Paris, at the moment, is more concerned with the Liberation that happened in 1944. In the Independent today there is an article about one aspect of the celebration. The French government is encouraging volunteers to dance down the streets of Paris. But not boogey – not that “rocknroll mayonnaise.” Alex Duval Smith was embedded with one group of potential lindyhoppers who were being groomed by a government sponsored dance instructor.

"Five, six, seven, eight..." The counting of my impatient dance teacher, Michael Casajus, is still ringing in my ears. "Girls and boys, I will have none of this rock'n'roll mayonnaise," he shouted as he restarted the Glenn Miller track, hoping desperately for some improvement in our dance steps.The trouble was that Casajus is a professional dancer, hired by the City of Paris to knock the dancing shoes of 1,000 Parisians into shape for the celebrations tomorrow of the 60th anniversary of the liberation of the French capital. His pupils, myself included, mostly saw the class at the Gymnase Saint-Merri, opposite the Pompidou Centre, as an opportunity for some free fun courtesy of the French taxpayer.”

I am hoping to hear more from this from LI’s correspondent in Paris, LI’s friend M. The Liberation festival will end in a ball. Here’s another graf from the article:

“The preparations for the Liberation commemorations - which include poetry in the Metro and photographic poster displays in the streets - have successfully brought together Parisians of all ages.
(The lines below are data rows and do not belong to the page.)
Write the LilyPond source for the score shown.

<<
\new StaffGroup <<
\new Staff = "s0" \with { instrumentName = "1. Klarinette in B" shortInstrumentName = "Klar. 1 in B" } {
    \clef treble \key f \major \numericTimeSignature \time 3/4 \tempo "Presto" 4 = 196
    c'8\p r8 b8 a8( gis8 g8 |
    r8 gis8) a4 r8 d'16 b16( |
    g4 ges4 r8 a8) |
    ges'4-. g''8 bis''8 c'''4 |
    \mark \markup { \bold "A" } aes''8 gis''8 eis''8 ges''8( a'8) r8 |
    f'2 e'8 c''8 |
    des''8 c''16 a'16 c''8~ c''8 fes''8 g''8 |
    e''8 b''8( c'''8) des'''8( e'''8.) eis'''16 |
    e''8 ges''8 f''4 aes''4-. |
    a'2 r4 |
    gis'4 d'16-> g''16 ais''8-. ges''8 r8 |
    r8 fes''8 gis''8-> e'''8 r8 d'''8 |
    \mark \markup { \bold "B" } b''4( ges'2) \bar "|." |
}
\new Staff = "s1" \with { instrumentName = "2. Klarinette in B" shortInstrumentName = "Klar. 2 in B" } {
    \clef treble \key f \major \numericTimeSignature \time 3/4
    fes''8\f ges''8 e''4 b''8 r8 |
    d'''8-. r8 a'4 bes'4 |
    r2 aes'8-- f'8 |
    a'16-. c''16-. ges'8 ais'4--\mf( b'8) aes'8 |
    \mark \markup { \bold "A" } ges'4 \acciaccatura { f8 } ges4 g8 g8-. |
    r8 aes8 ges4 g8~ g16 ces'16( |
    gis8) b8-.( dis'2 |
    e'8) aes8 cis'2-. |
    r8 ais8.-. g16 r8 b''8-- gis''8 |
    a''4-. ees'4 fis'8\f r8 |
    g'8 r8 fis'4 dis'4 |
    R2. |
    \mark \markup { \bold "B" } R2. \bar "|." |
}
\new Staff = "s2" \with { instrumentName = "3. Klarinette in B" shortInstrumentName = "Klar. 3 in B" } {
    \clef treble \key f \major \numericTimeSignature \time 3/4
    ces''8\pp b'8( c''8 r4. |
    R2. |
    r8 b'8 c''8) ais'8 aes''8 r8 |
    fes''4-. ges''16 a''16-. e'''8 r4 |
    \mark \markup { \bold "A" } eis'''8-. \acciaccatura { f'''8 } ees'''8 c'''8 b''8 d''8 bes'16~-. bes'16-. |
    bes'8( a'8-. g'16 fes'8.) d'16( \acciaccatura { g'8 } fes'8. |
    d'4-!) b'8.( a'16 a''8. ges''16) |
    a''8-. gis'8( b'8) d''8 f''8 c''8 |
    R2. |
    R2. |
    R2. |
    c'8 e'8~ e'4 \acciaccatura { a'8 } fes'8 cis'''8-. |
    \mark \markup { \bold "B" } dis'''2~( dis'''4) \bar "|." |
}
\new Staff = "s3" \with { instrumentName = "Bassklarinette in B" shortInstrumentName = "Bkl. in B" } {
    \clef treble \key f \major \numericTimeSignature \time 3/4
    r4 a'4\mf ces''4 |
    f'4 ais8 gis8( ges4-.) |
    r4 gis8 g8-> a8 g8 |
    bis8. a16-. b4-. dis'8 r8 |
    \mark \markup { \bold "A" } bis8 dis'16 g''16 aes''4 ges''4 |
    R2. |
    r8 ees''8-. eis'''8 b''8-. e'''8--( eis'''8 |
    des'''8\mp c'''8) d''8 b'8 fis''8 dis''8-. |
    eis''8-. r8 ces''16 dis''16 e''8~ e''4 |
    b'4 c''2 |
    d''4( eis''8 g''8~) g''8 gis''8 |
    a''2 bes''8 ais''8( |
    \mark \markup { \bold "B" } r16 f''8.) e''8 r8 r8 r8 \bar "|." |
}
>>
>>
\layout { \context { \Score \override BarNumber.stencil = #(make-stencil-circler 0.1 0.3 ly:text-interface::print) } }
The volunteer dancers - who were mainly recruited through adverts in newspapers - are expected to dress in period clothes that they have been encouraged to make - or alter for the occasion - at a sewing workshop in the 4th-arrondissement town hall. There have also been sessions in 1940s hairstyling, and even one called "dying your legs with tea".

Perhaps Michael Bloomberg should have thought about something similar – issuing, for instance, gray or pea green uniforms, with CSA sewed onto them, to commemorate the true spirit of the GOP at the moment – the party of Jeff Davis, Strom Thurmond, and Gone with the Wind. The note should be Richmond, Virginia, circa 1862.